Anyway, here is what the city connector road network looked like with the old algorithm. Cities are the regular grids, roads are gray lines, and all the small colored squares are buildings. Bridges are white, tunnels are brown, and parks are green. Roads and cities can't be placed over water (blue) or mountains (gray/white). Note that this isn't the full 7Kx7K island; it's closer to 5Kx3K pixels.
Cities and connector roads using the old algorithm. 12 roads, 2 bridges, and 3 tunnels, cost=19. |
And here's what I get with the new algorithm that allows three segment/two bend connectors.
Cities and connector roads using the new algorithm. 16 roads, 0 bridges, and 1 tunnel, cost=26. |
I count 7 of the new connector road types. There are more roads, but also a higher road cost. This makes sense because cost is summed across all roads in the scene. The average cost per road has increased from 1.58 to 1.69, likely because of the added cost of road bends and the improved ability to connect two distant cities. There's now only one tunnel and no bridges. I believe that's because the new algorithm has more freedom in placing roads due to the extra segment/jog, so it can avoid the cost of building bridges and tunnels to pass through steep terrain.

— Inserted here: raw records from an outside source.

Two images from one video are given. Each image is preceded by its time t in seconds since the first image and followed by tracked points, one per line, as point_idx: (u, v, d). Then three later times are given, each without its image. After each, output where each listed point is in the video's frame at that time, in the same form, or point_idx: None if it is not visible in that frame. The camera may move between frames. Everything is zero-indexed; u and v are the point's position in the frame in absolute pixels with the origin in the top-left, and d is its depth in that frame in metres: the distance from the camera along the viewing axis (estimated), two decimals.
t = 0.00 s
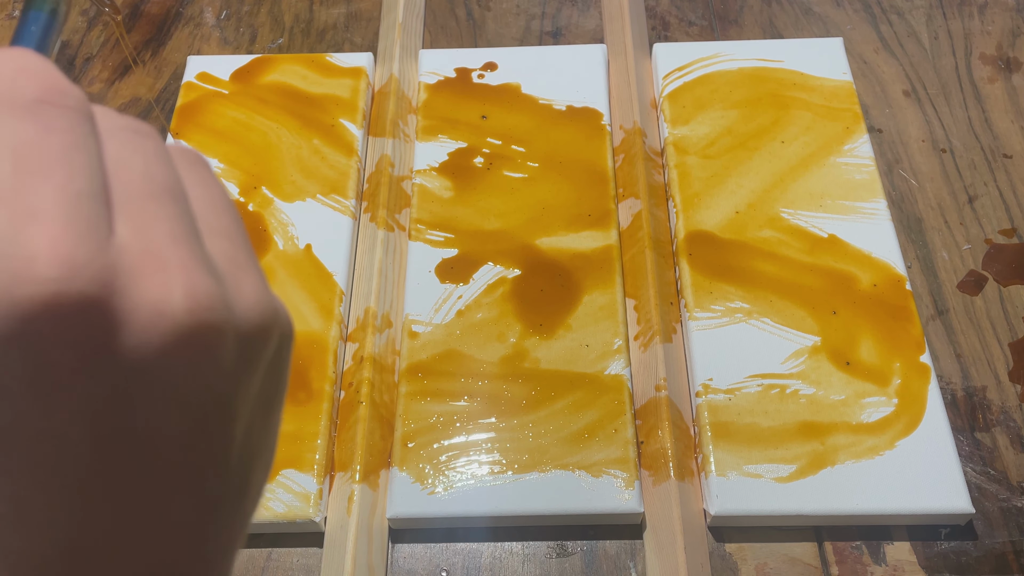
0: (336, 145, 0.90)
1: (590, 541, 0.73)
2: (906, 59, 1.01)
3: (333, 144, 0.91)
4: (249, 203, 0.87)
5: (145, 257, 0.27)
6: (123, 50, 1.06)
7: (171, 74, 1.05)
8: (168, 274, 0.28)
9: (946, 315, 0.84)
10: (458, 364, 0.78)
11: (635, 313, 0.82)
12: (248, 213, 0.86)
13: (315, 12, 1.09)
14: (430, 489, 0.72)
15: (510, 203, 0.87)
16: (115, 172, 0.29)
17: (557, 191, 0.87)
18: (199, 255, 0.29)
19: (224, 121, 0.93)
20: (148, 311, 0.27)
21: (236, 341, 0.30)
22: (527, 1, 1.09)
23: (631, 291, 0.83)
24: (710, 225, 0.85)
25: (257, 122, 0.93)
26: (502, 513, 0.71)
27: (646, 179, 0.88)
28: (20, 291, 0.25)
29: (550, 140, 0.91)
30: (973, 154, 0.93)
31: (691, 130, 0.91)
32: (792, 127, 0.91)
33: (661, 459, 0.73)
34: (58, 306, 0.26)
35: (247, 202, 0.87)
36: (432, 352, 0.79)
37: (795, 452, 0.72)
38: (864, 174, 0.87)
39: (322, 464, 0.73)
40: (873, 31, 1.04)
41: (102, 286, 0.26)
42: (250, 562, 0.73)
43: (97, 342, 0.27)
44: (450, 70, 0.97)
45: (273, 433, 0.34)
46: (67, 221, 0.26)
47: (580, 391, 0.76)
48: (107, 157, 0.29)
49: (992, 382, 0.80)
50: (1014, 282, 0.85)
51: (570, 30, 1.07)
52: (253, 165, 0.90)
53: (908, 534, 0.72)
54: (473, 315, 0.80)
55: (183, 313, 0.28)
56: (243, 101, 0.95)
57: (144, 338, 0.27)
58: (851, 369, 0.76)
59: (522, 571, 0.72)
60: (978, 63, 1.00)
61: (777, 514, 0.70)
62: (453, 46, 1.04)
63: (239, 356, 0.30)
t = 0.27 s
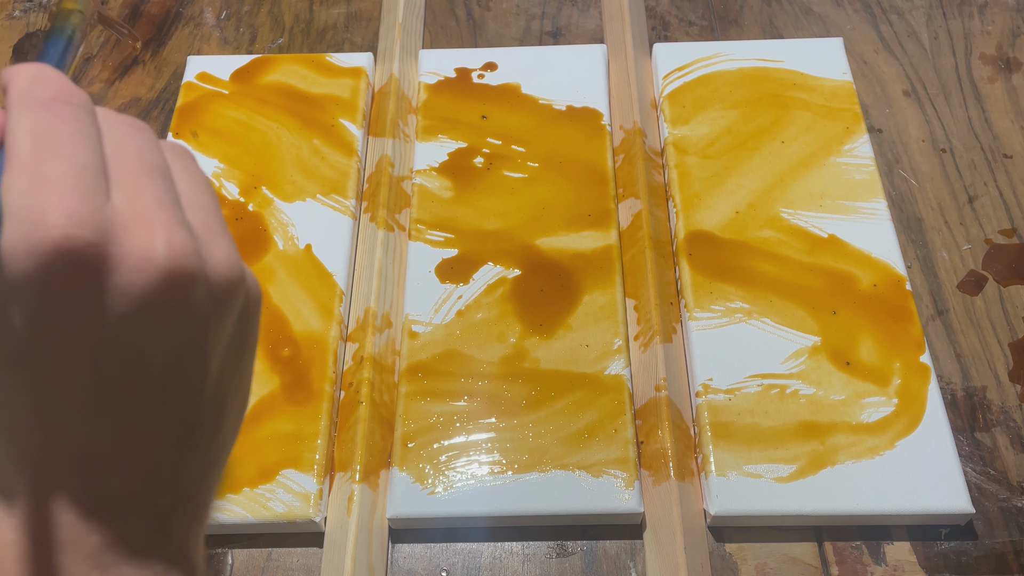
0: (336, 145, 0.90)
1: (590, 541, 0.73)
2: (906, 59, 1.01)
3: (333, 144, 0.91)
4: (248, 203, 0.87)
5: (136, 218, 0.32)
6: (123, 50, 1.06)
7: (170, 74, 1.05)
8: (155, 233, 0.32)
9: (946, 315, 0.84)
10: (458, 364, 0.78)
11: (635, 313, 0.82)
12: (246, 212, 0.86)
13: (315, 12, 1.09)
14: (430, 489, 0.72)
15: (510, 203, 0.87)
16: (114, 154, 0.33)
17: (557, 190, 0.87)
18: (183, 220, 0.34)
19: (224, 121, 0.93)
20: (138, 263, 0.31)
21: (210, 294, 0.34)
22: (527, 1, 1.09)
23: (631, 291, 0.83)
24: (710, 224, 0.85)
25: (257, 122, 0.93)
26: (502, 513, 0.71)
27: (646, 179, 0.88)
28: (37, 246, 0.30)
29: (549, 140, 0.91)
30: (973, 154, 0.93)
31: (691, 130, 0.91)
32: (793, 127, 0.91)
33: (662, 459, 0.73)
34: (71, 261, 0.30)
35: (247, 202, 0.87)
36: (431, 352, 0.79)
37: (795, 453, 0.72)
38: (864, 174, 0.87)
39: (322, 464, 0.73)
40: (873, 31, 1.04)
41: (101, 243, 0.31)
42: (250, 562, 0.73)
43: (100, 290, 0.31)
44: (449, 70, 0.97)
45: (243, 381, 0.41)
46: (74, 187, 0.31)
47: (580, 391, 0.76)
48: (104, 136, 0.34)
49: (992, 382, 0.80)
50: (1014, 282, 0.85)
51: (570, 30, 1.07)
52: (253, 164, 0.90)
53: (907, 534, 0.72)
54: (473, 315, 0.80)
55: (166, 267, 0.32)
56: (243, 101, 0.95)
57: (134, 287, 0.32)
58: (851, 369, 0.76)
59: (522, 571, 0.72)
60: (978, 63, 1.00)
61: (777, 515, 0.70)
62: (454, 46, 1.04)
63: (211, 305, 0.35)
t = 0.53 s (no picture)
0: (336, 145, 0.91)
1: (590, 541, 0.73)
2: (906, 59, 1.01)
3: (333, 144, 0.91)
4: (248, 202, 0.87)
5: (168, 271, 0.40)
6: (123, 50, 1.07)
7: (170, 74, 1.05)
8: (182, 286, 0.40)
9: (946, 315, 0.84)
10: (458, 365, 0.78)
11: (635, 313, 0.82)
12: (247, 212, 0.86)
13: (315, 12, 1.09)
14: (430, 489, 0.72)
15: (509, 203, 0.87)
16: (152, 222, 0.42)
17: (557, 190, 0.87)
18: (203, 277, 0.42)
19: (224, 121, 0.93)
20: (168, 309, 0.39)
21: (218, 336, 0.42)
22: (527, 1, 1.09)
23: (631, 291, 0.83)
24: (710, 225, 0.85)
25: (257, 122, 0.93)
26: (502, 513, 0.71)
27: (646, 179, 0.88)
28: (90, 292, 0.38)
29: (549, 140, 0.91)
30: (973, 154, 0.93)
31: (691, 130, 0.91)
32: (792, 127, 0.91)
33: (662, 459, 0.73)
34: (115, 305, 0.38)
35: (247, 202, 0.87)
36: (431, 352, 0.79)
37: (795, 452, 0.72)
38: (864, 174, 0.87)
39: (322, 464, 0.73)
40: (873, 31, 1.04)
41: (140, 292, 0.38)
42: (250, 562, 0.73)
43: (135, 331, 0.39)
44: (449, 70, 0.97)
45: (239, 406, 0.49)
46: (123, 247, 0.38)
47: (580, 391, 0.76)
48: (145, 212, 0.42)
49: (992, 383, 0.80)
50: (1014, 282, 0.85)
51: (570, 30, 1.07)
52: (253, 165, 0.90)
53: (908, 534, 0.72)
54: (473, 315, 0.80)
55: (187, 312, 0.40)
56: (243, 101, 0.95)
57: (161, 325, 0.39)
58: (851, 369, 0.76)
59: (522, 571, 0.72)
60: (978, 64, 1.00)
61: (777, 514, 0.70)
62: (454, 46, 1.04)
63: (218, 344, 0.43)
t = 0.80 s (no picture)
0: (336, 145, 0.91)
1: (590, 541, 0.73)
2: (906, 59, 1.01)
3: (334, 144, 0.91)
4: (248, 202, 0.87)
5: (193, 330, 0.47)
6: (123, 50, 1.07)
7: (170, 74, 1.05)
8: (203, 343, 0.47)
9: (945, 315, 0.84)
10: (458, 365, 0.78)
11: (635, 313, 0.82)
12: (247, 213, 0.86)
13: (315, 12, 1.09)
14: (430, 489, 0.72)
15: (509, 203, 0.87)
16: (182, 289, 0.49)
17: (557, 190, 0.87)
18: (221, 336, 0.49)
19: (224, 121, 0.93)
20: (190, 361, 0.46)
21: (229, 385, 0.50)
22: (527, 1, 1.09)
23: (631, 291, 0.83)
24: (710, 225, 0.85)
25: (257, 122, 0.93)
26: (502, 513, 0.71)
27: (646, 179, 0.88)
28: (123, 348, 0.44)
29: (549, 140, 0.91)
30: (972, 154, 0.93)
31: (690, 130, 0.91)
32: (792, 127, 0.91)
33: (661, 459, 0.73)
34: (145, 361, 0.45)
35: (246, 202, 0.87)
36: (432, 352, 0.79)
37: (795, 452, 0.72)
38: (864, 174, 0.87)
39: (322, 464, 0.73)
40: (873, 31, 1.04)
41: (170, 343, 0.45)
42: (250, 562, 0.73)
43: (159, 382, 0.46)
44: (449, 70, 0.97)
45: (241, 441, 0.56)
46: (158, 307, 0.45)
47: (580, 391, 0.76)
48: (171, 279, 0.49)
49: (991, 382, 0.80)
50: (1014, 282, 0.85)
51: (570, 30, 1.07)
52: (253, 164, 0.90)
53: (907, 534, 0.72)
54: (473, 315, 0.80)
55: (206, 364, 0.47)
56: (243, 101, 0.95)
57: (183, 372, 0.46)
58: (850, 369, 0.76)
59: (522, 571, 0.72)
60: (978, 64, 1.00)
61: (777, 514, 0.70)
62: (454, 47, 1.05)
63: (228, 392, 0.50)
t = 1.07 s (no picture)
0: (336, 145, 0.91)
1: (590, 541, 0.73)
2: (906, 59, 1.01)
3: (334, 144, 0.91)
4: (249, 202, 0.87)
5: (251, 390, 0.52)
6: (123, 50, 1.07)
7: (170, 74, 1.05)
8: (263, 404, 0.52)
9: (945, 315, 0.84)
10: (458, 365, 0.78)
11: (635, 313, 0.82)
12: (248, 213, 0.86)
13: (315, 12, 1.09)
14: (430, 489, 0.72)
15: (509, 203, 0.87)
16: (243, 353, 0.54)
17: (557, 190, 0.88)
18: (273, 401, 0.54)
19: (224, 121, 0.93)
20: (248, 418, 0.51)
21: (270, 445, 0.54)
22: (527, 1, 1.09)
23: (631, 291, 0.83)
24: (710, 225, 0.85)
25: (257, 122, 0.93)
26: (502, 513, 0.71)
27: (646, 179, 0.88)
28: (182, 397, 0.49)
29: (549, 140, 0.91)
30: (972, 154, 0.93)
31: (690, 130, 0.91)
32: (792, 127, 0.91)
33: (661, 458, 0.73)
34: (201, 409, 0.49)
35: (247, 202, 0.87)
36: (432, 352, 0.79)
37: (795, 452, 0.72)
38: (864, 174, 0.87)
39: (322, 464, 0.73)
40: (873, 31, 1.04)
41: (236, 401, 0.50)
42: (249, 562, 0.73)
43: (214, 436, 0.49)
44: (450, 70, 0.97)
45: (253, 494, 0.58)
46: (230, 367, 0.51)
47: (580, 391, 0.76)
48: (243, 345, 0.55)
49: (992, 382, 0.80)
50: (1014, 282, 0.85)
51: (570, 30, 1.07)
52: (253, 165, 0.90)
53: (907, 534, 0.72)
54: (473, 315, 0.80)
55: (261, 423, 0.51)
56: (243, 101, 0.95)
57: (241, 427, 0.50)
58: (850, 369, 0.76)
59: (522, 571, 0.72)
60: (978, 63, 1.00)
61: (777, 514, 0.70)
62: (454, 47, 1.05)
63: (271, 451, 0.53)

Is this result better? I'm not sure, maybe. It depends on whether we're trying to maximize connectivity or minimize cost. However, the new algorithm does scramble around all of the secondary buildings. The new building layout around the starting point is now completely different, which makes it easier for me to get lost. I liked the old layout where I knew which buildings had which interesting layouts, architecture, or items. So I think I'll probably keep the old road network, but leave the option to switch to the new one.
Overall, it's not clear if this was a waste of time or not. I definitely cleaned things up in the code, added error checks, experimented with different solutions, and added more configuration options. Maybe I'll get back to this sometime later. Now it's time to move onto something else.